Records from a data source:

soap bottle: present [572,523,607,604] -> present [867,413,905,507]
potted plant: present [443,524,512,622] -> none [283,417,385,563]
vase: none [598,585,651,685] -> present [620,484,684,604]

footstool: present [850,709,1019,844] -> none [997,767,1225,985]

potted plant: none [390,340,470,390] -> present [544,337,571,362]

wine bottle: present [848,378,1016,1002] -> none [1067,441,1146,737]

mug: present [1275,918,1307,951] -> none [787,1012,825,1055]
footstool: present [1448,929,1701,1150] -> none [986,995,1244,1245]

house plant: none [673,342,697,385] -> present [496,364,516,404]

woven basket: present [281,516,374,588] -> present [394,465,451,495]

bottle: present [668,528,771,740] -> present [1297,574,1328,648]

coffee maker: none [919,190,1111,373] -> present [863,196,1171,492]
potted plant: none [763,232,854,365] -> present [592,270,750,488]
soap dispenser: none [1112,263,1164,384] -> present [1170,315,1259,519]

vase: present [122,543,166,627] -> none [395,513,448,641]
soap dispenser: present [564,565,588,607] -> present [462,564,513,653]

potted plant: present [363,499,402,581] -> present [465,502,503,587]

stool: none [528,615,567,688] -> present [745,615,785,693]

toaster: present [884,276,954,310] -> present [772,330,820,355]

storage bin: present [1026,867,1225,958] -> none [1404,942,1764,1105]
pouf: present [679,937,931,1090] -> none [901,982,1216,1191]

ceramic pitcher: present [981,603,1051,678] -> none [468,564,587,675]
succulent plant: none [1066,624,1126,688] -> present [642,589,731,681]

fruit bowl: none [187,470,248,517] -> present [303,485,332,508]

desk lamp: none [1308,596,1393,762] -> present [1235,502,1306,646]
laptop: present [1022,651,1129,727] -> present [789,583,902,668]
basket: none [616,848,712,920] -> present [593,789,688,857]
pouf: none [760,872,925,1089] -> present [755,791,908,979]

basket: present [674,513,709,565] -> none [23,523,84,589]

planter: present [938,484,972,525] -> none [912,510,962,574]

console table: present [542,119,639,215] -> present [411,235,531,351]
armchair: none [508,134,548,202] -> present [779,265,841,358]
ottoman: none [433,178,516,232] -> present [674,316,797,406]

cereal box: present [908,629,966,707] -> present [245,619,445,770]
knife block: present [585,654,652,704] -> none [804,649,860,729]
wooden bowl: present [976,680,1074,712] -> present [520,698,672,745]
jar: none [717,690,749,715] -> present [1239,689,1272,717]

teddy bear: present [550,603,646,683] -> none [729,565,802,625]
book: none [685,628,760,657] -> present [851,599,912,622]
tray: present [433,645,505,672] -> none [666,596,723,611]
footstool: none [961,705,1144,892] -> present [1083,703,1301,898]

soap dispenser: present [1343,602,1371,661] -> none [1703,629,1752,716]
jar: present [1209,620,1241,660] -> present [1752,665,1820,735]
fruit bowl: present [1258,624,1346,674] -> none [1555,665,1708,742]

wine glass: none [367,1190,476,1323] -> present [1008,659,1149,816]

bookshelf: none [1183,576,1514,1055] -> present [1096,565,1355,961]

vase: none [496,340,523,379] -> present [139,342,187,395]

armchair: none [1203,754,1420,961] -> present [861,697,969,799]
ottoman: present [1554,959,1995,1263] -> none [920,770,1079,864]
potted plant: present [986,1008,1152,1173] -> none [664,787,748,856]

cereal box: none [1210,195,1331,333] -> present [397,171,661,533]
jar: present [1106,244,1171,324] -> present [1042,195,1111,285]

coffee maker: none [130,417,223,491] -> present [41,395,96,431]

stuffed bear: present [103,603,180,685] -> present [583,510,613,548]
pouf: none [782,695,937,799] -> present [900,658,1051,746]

## [WHAT YOU NEED TO DO]
From the line that holds "potted plant: present [986,1008,1152,1173]" to the last line of the records above, print each line exactly. Add nothing else.

## [RESULT]
potted plant: present [986,1008,1152,1173] -> none [664,787,748,856]

cereal box: none [1210,195,1331,333] -> present [397,171,661,533]
jar: present [1106,244,1171,324] -> present [1042,195,1111,285]

coffee maker: none [130,417,223,491] -> present [41,395,96,431]

stuffed bear: present [103,603,180,685] -> present [583,510,613,548]
pouf: none [782,695,937,799] -> present [900,658,1051,746]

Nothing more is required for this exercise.